To invent life that escapes the sacred/expendable binary is to rupture biopolitics at its root. The moment life can no longer be categorized as either to-be-protected (by the state, capital, or humanitarianism) or to-be-discarded (by the same forces), the entire machinery of control stutters.
How? Three Pathways Toward Uncapturable Life
1. Mutual Aid Beyond Legibility
Not the NGO-ized "safety net," but underground networks of sustenance that operate as if the state doesn’t exist.
Example: Rojava’s women’s communes, which distribute food, defense, and medicine without appealing to recognition.
When care is untrackable—no paperwork, no means-testing, no "deserving poor"—it becomes ungovernable.
2. Life That Cannot Be Isolated
Bare life is always individualized (a body, a gene, a refugee). But life that exists only in relation—symbiotic, collective, untaxonomizable—defies capture.
If power can’t isolate the "unit of life," it can’t decide who lives or dies.
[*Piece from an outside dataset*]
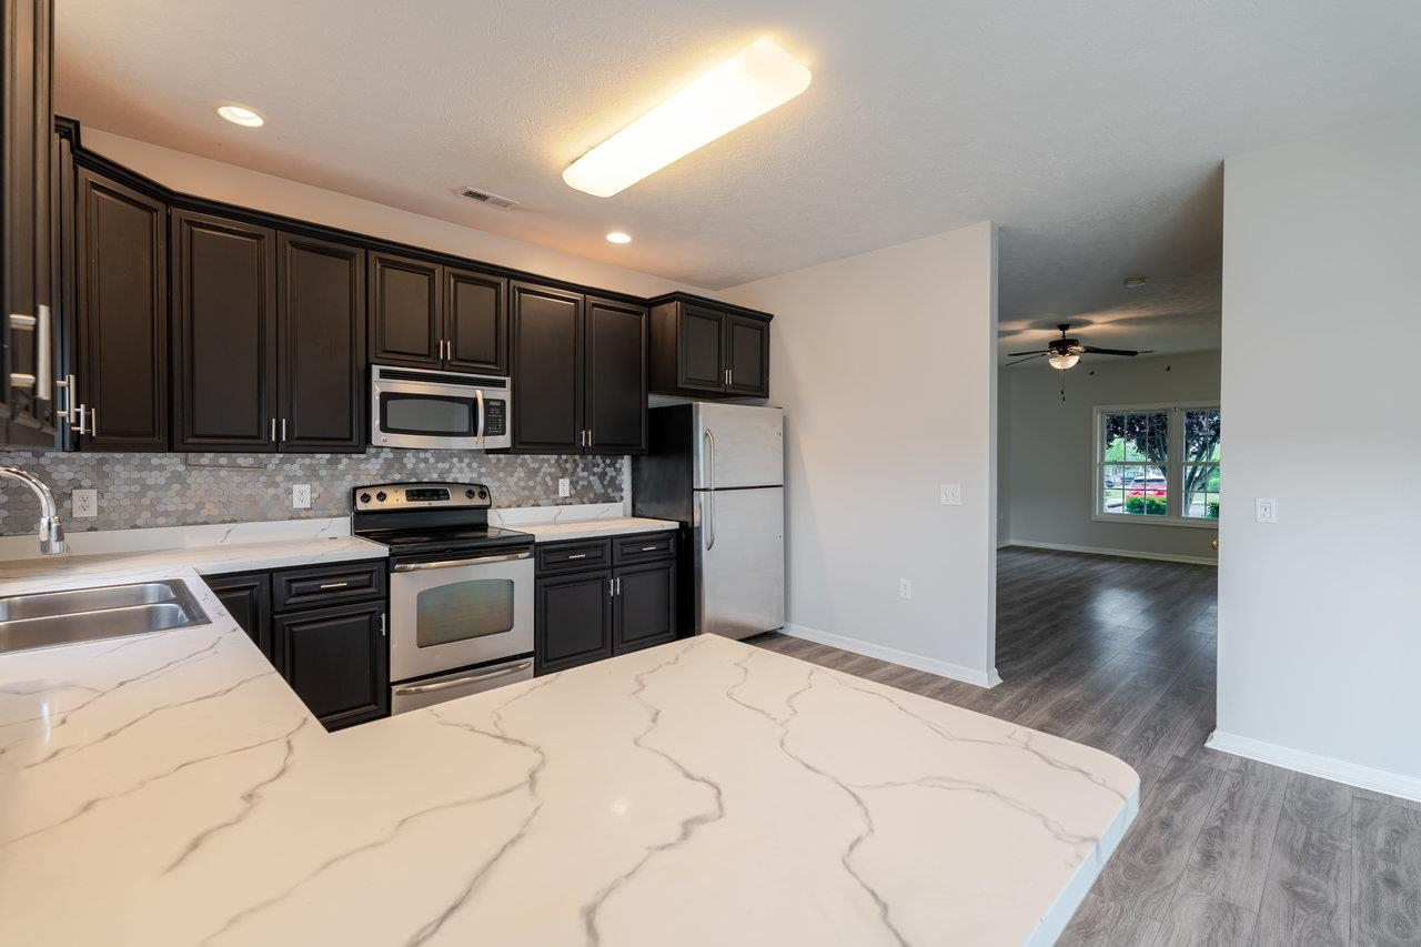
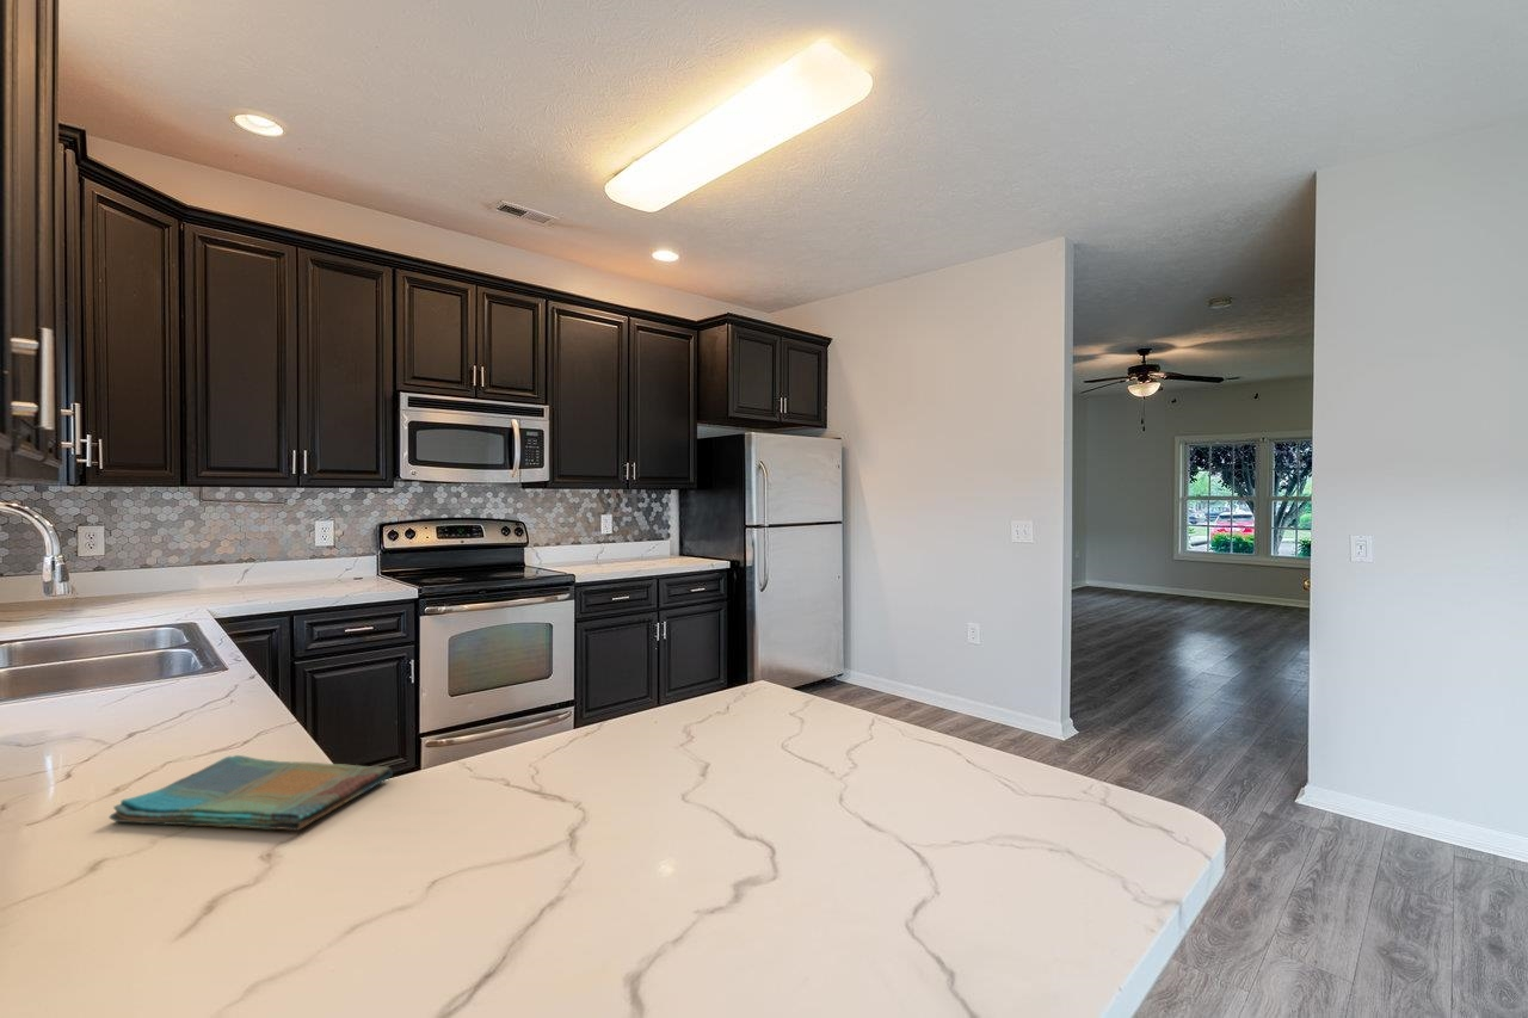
+ dish towel [107,754,394,832]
3. Codes That Disintegrate Under Observation
Not manifestos, but emergent, shifting ways of being that evaporate when surveilled or commodified.
The Goal: A Life That Collapses the Machine Just by Existing
Not a demand. Not a protest. A form-of-life so alien to the sacred/expendable logic that it forces the whole apparatus to malfunction. Think of:
The virus (is it alive? does it "resist"? it doesn’t care—it just proliferates).
The mycelial network (no center, no hierarchy, just a silent takeover).
The ghost (ungraspable, yet undeniable).
The Challenge: Can We Even Imagine It?
We’re so colonized by biopolitics that the idea of life outside protection/expendability feels like mysticism. But it’s not. It’s the material exit—if we can unlearn the reflexes of begging or burning long enough to build it.